There’s no silver bullet when it comes to cloud migration. However, the likelihood of a successful migration is boosted when organizations are aware of best practices.
The cloud and the migration process open an organization to a whole new world of security risks, including application vulnerabilities and exploitation, malware and ransomware, unsecured services, and more. With that said, if you plan and take a proactive approach, you will help to limit the risks and complete your journey in a much better position.
But the work doesn’t stop once the migration is deemed “complete.” In order to achieve an ongoing strong security posture, you must maintain continuous security throughout your cloud.
Once your organization is established on a shiny new platform, teams are eager to explore the new possibilities and cloud services available to them. But while all have good intentions, this can transform the cloud from a valuable tool to a security nightmare. Without proper processes and controls, your organization is going to find itself with cloud sprawl, meaning multiple teams starting new cloud projects across multiple cloud providers and even new operating systems.
Creating a consistent security posture across a hybrid cloud environment requires a balance of careful preparation and a roll-up-your-sleeves-and-jump-in mentality.
Here are four security considerations to help ensure that you are prepared and empowered to properly secure your cloud migration and future cloud projects without slowing down the process.
Apply the right security at the right place
Whether you’re running bare-metal workloads, virtual machines, containers, or serverless functions, each workload or application requires its own unique set of security capabilities to protect against known and unknown threats.

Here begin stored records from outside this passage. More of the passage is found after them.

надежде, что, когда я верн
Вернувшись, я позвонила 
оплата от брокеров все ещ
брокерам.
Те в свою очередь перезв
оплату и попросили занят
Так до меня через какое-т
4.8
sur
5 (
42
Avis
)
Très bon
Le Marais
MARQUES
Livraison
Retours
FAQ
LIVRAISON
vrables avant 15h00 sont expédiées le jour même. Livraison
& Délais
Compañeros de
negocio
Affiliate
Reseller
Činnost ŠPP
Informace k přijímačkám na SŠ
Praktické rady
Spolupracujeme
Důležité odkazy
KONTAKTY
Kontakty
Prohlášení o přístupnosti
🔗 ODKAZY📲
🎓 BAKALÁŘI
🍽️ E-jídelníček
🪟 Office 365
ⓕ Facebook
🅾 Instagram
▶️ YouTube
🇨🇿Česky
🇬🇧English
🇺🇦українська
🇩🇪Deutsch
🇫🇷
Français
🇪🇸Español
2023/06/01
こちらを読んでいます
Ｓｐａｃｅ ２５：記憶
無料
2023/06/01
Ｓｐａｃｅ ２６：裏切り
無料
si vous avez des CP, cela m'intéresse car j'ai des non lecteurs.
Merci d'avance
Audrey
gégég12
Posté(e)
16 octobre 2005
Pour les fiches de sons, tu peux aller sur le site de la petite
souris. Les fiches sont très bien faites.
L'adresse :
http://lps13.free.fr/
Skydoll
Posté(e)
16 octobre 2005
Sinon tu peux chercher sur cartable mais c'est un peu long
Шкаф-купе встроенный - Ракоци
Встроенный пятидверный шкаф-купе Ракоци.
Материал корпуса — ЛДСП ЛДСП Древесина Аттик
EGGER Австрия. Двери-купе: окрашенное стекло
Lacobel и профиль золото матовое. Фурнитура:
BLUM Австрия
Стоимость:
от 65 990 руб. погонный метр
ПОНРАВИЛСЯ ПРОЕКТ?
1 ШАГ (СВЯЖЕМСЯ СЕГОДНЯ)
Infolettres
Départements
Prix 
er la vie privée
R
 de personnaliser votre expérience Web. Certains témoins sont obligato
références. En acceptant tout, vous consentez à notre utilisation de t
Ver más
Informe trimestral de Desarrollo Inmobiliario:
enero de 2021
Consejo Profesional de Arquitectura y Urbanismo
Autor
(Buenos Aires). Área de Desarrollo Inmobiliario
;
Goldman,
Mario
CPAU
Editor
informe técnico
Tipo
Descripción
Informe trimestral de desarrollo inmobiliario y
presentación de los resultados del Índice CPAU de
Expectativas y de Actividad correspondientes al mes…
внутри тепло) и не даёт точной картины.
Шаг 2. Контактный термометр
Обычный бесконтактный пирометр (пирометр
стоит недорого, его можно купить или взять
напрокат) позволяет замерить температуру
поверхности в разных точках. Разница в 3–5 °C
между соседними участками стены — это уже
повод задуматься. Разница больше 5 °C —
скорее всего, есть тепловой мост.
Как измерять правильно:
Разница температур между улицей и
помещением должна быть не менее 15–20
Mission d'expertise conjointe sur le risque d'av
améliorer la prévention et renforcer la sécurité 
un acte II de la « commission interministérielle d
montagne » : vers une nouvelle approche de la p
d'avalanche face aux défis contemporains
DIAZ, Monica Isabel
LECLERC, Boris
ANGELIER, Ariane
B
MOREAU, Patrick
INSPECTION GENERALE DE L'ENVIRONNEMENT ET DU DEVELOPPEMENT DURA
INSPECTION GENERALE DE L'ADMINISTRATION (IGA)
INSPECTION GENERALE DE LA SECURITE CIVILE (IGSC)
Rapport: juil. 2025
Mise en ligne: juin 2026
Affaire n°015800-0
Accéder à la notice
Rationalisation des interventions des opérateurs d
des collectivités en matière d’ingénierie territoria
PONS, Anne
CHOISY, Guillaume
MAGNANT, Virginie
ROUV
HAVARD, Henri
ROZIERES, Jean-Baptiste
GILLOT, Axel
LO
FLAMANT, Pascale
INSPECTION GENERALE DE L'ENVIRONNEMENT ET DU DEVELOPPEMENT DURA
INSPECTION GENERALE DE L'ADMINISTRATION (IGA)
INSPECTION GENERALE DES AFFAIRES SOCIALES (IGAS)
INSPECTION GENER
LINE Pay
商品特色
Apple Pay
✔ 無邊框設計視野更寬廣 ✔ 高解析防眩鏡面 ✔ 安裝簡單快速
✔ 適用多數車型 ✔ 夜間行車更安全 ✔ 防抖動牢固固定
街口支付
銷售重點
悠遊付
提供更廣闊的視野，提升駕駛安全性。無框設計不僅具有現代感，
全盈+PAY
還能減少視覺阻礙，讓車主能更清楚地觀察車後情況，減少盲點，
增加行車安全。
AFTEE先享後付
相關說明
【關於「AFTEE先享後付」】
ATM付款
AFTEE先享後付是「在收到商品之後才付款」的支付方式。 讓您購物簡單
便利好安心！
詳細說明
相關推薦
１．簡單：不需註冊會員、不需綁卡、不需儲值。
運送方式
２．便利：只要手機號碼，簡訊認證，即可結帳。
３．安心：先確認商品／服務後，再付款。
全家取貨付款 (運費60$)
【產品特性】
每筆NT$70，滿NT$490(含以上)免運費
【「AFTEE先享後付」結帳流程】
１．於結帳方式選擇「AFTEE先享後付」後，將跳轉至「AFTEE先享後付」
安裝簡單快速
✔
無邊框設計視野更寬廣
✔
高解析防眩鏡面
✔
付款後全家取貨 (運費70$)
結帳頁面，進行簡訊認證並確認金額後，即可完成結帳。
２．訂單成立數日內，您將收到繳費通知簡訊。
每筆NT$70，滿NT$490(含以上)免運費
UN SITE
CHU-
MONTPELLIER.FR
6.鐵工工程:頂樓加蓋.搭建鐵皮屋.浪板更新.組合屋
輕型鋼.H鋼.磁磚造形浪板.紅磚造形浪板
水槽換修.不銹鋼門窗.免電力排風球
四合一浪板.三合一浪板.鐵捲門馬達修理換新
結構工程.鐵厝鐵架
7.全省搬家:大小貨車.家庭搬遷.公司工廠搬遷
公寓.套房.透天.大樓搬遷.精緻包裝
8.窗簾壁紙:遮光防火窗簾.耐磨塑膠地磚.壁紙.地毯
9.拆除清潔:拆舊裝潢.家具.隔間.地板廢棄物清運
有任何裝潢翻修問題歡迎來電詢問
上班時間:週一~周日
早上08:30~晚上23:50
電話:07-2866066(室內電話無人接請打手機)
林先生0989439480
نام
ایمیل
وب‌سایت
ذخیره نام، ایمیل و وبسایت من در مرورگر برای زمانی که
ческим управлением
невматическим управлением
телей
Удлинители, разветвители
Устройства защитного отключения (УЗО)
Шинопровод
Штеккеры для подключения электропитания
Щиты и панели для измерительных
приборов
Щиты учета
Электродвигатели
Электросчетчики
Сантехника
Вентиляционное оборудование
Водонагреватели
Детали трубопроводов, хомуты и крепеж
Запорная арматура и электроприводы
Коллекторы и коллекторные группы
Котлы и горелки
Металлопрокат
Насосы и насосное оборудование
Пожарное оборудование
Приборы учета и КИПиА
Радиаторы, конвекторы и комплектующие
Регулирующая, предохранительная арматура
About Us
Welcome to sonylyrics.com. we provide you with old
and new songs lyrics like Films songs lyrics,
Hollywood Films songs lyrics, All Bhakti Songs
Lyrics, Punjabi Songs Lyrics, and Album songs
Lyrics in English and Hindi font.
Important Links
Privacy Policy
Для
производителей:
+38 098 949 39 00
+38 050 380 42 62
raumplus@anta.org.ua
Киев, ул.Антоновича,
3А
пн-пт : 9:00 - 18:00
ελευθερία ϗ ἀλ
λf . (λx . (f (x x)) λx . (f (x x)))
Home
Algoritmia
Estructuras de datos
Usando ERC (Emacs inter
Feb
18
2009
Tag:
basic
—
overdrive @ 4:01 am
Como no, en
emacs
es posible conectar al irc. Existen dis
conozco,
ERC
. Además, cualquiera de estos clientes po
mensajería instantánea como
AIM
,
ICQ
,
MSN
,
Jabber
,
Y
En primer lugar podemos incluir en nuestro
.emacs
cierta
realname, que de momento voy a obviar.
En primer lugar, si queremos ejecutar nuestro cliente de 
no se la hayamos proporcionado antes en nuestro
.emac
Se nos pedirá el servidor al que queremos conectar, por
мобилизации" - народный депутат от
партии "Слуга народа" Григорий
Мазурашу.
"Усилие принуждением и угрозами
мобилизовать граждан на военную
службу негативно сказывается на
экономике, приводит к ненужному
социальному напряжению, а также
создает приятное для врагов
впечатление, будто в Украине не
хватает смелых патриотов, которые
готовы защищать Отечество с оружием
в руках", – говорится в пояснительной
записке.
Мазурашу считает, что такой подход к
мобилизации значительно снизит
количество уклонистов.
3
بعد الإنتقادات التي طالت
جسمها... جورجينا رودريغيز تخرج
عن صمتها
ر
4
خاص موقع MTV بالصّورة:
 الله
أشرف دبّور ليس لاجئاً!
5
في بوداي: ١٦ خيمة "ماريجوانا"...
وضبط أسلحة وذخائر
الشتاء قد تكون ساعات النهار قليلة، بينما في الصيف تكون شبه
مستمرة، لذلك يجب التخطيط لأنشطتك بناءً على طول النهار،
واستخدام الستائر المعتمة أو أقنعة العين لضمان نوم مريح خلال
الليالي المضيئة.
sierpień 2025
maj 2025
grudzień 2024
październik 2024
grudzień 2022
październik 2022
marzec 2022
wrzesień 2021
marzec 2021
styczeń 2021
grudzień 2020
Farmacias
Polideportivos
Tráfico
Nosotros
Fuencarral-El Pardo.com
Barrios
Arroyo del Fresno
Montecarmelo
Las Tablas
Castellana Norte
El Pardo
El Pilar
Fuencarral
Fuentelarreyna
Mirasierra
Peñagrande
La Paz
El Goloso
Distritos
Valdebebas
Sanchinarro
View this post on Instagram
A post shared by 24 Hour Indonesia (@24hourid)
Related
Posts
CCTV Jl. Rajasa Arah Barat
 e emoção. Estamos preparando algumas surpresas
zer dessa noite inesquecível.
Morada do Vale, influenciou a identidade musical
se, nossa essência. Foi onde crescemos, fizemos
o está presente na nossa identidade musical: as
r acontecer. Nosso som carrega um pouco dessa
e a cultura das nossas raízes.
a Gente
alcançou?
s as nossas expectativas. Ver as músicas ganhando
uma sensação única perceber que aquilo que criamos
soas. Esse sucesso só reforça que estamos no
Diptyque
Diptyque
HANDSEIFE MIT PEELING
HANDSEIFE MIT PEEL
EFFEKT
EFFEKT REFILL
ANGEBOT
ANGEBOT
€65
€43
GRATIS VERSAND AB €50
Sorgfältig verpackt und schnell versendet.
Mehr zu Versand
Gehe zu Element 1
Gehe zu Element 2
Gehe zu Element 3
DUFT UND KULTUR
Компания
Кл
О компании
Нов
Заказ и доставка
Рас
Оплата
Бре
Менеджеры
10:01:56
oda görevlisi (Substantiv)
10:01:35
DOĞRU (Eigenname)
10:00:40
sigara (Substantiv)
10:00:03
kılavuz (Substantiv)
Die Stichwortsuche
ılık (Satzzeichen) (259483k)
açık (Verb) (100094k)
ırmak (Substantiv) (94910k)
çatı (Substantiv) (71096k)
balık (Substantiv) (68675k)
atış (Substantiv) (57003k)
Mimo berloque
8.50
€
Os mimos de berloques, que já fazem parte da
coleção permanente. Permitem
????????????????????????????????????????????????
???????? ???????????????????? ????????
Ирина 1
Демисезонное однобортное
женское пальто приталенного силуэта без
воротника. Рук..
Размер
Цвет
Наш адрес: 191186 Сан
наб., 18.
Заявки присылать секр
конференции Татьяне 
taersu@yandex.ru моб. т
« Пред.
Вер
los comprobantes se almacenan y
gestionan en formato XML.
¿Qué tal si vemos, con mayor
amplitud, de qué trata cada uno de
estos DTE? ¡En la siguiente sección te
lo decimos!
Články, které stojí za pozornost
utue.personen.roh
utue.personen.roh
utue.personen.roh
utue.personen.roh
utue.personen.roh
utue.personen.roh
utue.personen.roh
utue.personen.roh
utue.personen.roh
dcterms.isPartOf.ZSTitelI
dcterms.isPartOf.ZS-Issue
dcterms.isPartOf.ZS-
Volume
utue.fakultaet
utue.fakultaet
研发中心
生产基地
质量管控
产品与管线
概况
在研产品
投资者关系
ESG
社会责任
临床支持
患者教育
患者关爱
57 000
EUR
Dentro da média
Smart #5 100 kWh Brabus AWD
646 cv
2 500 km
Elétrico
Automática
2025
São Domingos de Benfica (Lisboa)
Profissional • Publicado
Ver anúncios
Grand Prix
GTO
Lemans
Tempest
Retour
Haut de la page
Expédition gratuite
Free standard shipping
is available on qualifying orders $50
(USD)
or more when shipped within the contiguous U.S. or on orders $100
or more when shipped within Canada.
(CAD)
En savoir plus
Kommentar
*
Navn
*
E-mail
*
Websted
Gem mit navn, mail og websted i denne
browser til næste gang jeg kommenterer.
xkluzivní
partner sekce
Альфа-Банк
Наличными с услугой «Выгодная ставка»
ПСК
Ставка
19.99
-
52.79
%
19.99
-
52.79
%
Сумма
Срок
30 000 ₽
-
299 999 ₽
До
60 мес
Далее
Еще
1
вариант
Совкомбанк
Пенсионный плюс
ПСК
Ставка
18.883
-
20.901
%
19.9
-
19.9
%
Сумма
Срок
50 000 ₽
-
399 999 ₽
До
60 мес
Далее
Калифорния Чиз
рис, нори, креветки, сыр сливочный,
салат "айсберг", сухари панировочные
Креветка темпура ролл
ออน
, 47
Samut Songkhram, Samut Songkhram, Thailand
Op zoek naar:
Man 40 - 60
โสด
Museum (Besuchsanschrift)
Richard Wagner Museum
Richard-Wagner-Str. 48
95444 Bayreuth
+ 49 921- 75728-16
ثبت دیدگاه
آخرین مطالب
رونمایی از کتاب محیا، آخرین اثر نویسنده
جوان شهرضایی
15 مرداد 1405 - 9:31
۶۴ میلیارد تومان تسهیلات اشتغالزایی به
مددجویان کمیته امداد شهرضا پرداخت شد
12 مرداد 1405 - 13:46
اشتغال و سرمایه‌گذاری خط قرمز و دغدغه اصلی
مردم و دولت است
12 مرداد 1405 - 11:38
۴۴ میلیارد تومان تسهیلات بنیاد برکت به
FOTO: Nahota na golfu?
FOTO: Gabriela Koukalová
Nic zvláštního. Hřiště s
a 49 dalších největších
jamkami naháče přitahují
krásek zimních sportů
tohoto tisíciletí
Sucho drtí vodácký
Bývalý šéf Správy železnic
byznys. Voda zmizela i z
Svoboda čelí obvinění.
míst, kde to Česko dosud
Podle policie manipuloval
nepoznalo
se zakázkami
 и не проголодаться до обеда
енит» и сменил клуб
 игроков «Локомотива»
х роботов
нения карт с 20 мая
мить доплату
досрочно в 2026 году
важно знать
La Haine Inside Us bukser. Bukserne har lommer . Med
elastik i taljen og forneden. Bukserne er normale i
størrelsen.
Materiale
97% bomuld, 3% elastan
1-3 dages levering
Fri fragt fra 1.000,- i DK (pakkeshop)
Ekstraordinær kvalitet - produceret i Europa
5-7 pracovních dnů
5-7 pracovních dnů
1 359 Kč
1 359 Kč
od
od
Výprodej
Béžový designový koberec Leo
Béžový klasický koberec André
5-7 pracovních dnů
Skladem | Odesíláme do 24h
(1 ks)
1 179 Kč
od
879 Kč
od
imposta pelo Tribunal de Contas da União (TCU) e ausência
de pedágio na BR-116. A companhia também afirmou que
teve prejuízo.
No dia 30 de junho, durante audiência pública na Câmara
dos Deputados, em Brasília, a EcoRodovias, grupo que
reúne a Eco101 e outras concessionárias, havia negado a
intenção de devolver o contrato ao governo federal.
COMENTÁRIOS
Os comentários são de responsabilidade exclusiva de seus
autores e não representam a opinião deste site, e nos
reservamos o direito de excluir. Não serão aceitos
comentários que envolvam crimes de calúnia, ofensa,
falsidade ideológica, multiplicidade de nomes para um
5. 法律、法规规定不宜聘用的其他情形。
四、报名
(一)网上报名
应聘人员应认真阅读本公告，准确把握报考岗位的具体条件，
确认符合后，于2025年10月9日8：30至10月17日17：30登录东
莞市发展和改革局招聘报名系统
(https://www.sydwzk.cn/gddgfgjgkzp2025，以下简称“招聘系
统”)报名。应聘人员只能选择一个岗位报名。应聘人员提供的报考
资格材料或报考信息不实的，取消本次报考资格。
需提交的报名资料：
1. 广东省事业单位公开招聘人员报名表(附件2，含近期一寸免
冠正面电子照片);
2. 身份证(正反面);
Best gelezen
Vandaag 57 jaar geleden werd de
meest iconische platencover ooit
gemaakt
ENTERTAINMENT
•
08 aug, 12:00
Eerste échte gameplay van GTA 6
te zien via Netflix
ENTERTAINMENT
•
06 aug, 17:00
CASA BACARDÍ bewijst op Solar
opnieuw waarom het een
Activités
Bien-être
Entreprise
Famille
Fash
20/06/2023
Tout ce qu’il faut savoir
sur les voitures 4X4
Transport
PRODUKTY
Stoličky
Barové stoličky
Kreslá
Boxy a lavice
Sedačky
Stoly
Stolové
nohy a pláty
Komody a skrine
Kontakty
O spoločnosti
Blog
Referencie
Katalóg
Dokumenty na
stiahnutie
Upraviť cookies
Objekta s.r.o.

GDPR, HIPPA, PCI, FISMA standards
Understanding your organization’s compliance standards before starting on your cloud migration is essential to preventing future roadblocks.
Train and equip
Managing and securing a hybrid cloud is different than your data center. Equip your staff with the skillset needed to understand the cloud as well as they understand the data center today.
IT and security teams should work with developers to implement security earlier in the development pipeline, before workloads are pushed to production. This ensures vulnerabilities, malware, and configuration issues are found sooner.